During the preconvention discussion period, Sheppard chastised the minority groups for making these kinds of criticisms that, at the time, he said were “untrue,” including the criticism that the SWP was moving away from the Fourth International.  But the SWP remained within the Fourth International only long enough to damage it as much as possible.  Before the decade was out, the SWP initiated a series of splits in different sections throughout the world.

Moreover, what Sheppard and other Political Committee members thought and said was of no importance.  Sheppard reveals now what he would not say at the time:  “…all political initiative had become the sole prerogative of Jack Barnes.” 

Throughout this book, though, it is clear that Sheppard has come to accept the validity of much of what he had criticized in the past, as he sums up his overall assessment in the concluding chapter. 

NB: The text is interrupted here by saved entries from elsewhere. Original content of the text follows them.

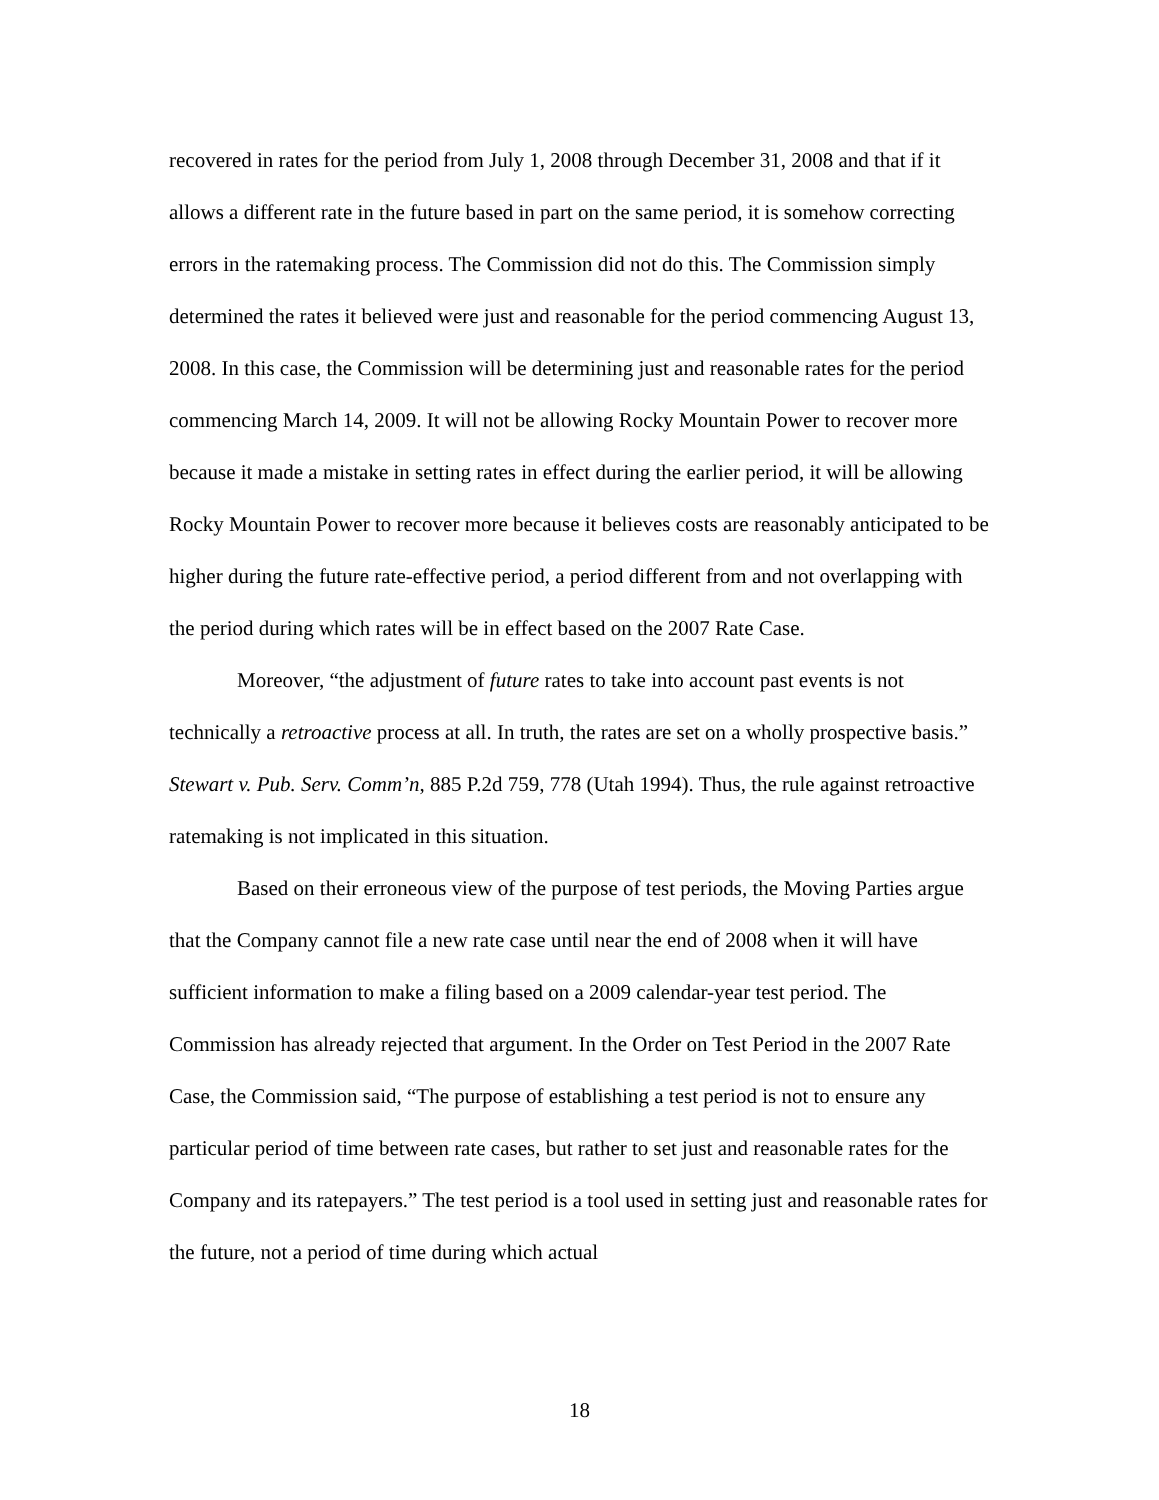recovered in rates for the period from July 1, 2008 through December 31, 2008 and that if it allows a different rate in the future based in part on the same period, it is somehow correcting errors in the ratemaking process. The Commission did not do this. The Commission simply determined the rates it believed were just and reasonable for the period commencing August 13, 2008. In this case, the Commission will be determining just and reasonable rates for the period commencing March 14, 2009. It will not be allowing Rocky Mountain Power to recover more because it made a mistake in setting rates in effect during the earlier period, it will be allowing Rocky Mountain Power to recover more because it believes costs are reasonably anticipated to be higher during the future rate-effective period, a period different from and not overlapping with the period during which rates will be in effect based on the 2007 Rate Case.
Moreover, “the adjustment of future rates to take into account past events is not technically a retroactive process at all. In truth, the rates are set on a wholly prospective basis.” Stewart v. Pub. Serv. Comm’n, 885 P.2d 759, 778 (Utah 1994). Thus, the rule against retroactive ratemaking is not implicated in this situation.
Based on their erroneous view of the purpose of test periods, the Moving Parties argue that the Company cannot file a new rate case until near the end of 2008 when it will have sufficient information to make a filing based on a 2009 calendar-year test period. The Commission has already rejected that argument. In the Order on Test Period in the 2007 Rate Case, the Commission said, “The purpose of establishing a test period is not to ensure any particular period of time between rate cases, but rather to set just and reasonable rates for the Company and its ratepayers.” The test period is a tool used in setting just and reasonable rates for the future, not a period of time during which actual
18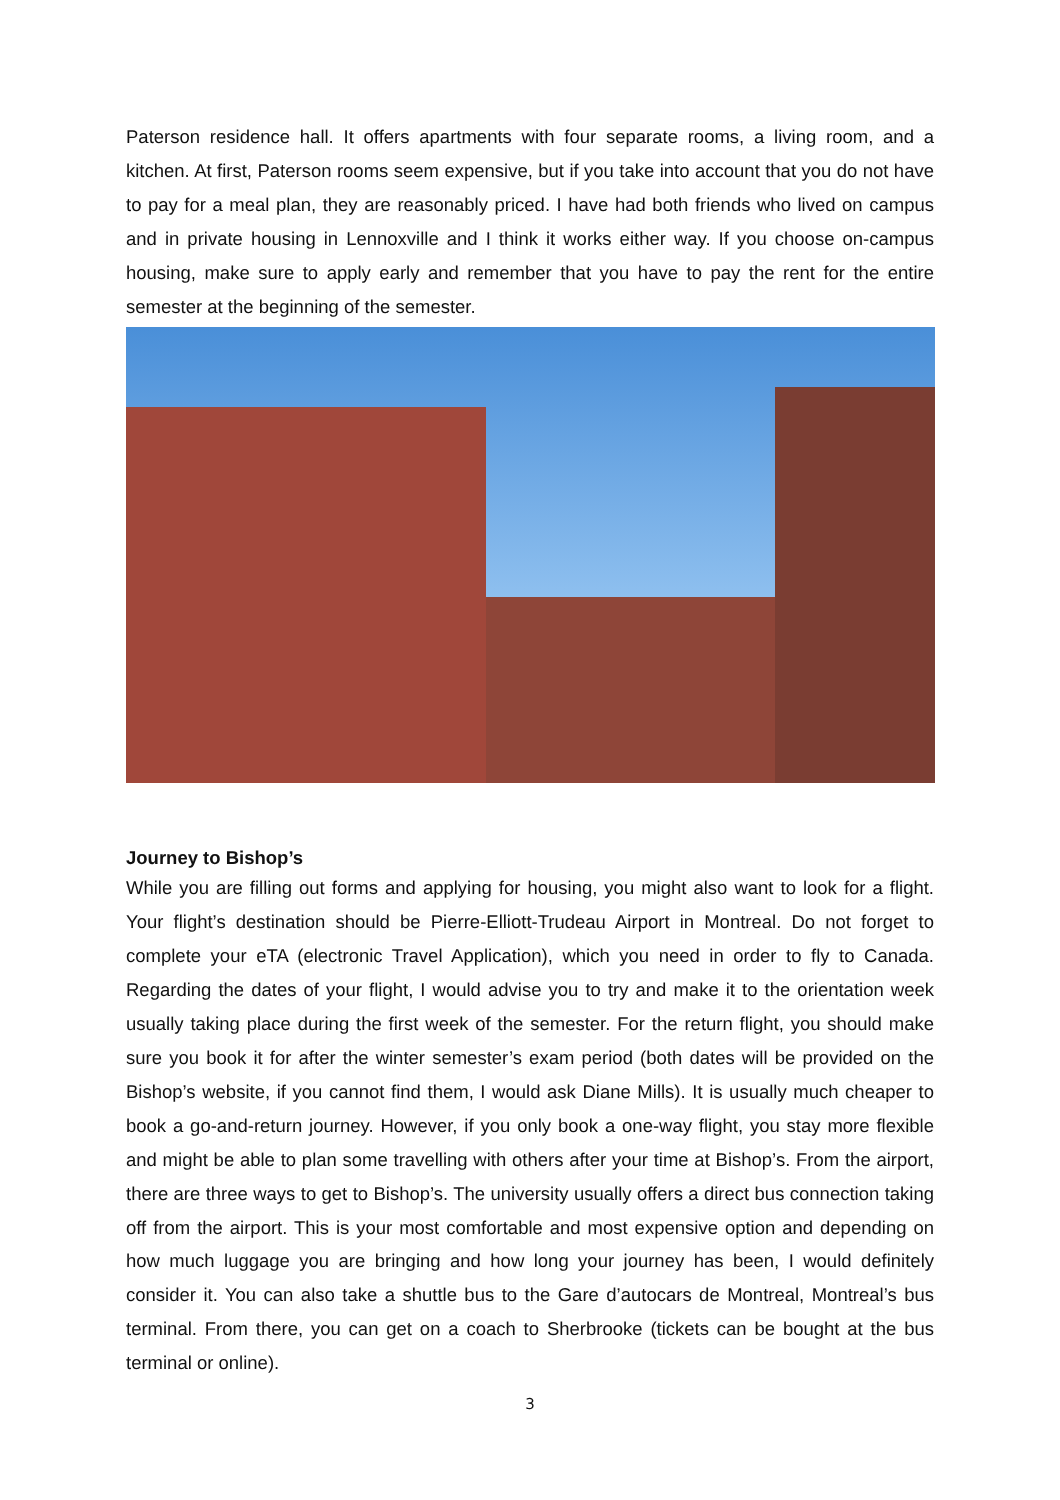Paterson residence hall. It offers apartments with four separate rooms, a living room, and a kitchen. At first, Paterson rooms seem expensive, but if you take into account that you do not have to pay for a meal plan, they are reasonably priced. I have had both friends who lived on campus and in private housing in Lennoxville and I think it works either way. If you choose on-campus housing, make sure to apply early and remember that you have to pay the rent for the entire semester at the beginning of the semester.
Journey to Bishop’s
While you are filling out forms and applying for housing, you might also want to look for a flight. Your flight’s destination should be Pierre-Elliott-Trudeau Airport in Montreal. Do not forget to complete your eTA (electronic Travel Application), which you need in order to fly to Canada. Regarding the dates of your flight, I would advise you to try and make it to the orientation week usually taking place during the first week of the semester. For the return flight, you should make sure you book it for after the winter semester’s exam period (both dates will be provided on the Bishop’s website, if you cannot find them, I would ask Diane Mills). It is usually much cheaper to book a go-and-return journey. However, if you only book a one-way flight, you stay more flexible and might be able to plan some travelling with others after your time at Bishop’s. From the airport, there are three ways to get to Bishop’s. The university usually offers a direct bus connection taking off from the airport. This is your most comfortable and most expensive option and depending on how much luggage you are bringing and how long your journey has been, I would definitely consider it. You can also take a shuttle bus to the Gare d’autocars de Montreal, Montreal’s bus terminal. From there, you can get on a coach to Sherbrooke (tickets can be bought at the bus terminal or online).
3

Readers might be struck by a certain kind of reticence in this work.  The narrative is curiously lacking in flesh and blood human beings; other than Barnes, Sheppard and their companions, there are few people here.  Typically, in Sheppard’s explanation of a particular political issue, an interchangeable name of a Militant journalist is cited, followed by a quotation from that author’s article.  A justifiable focus on politics would not be inconsistent with a few sentences given to describe the people whose work is cited in different chapters – though it is also noteworthy that Militant writers did tend to sound alike, with any traces of personality expunged.   

In these accounts two exceptions stand out.  The three pages given to Peter Camejo, the party leader best known to the public through the 1976 SWP presidential campaign, plus an account of an African American friend from the Pittsburgh branch of the SWP are revealing and both help to round out Sheppard’s more general and abstract analysis.  Even though the book “is not a personal memoir,” such observations as those cited here could have furthered the author’s political purpose.

The criticisms expressed above do not diminish the overall importance of this work.  The judgment expressed in a Socialist Action review (August 1986) for the first volume of Sheppard’s memoir is even more true for the concluding one: It is “an insightful and instructive book that should be required reading for any young revolutionist who wants to learn from the successes and failures of the ‘Sixties Generation.’” 

Sheppard’s account concretely illustrates the general point explained decades ago by SWP founder James P. Cannon: “The party itself needs leadership.  It is impossible for a revolutionary party to provide correct leadership without the right sort of leaders” who “are selected and sifted out by tests and trials in the mass movement, and in the internal controversies and sharp conflicts over the critical policy questions raised at every turn in the class struggle.”  

Taken together, Barry Sheppard’s two-volume history of the Socialist Workers Party outlines and clarifies the history that a new generation of militant fighters will need to carry forward if humanity is to succeed in creating a socialist future.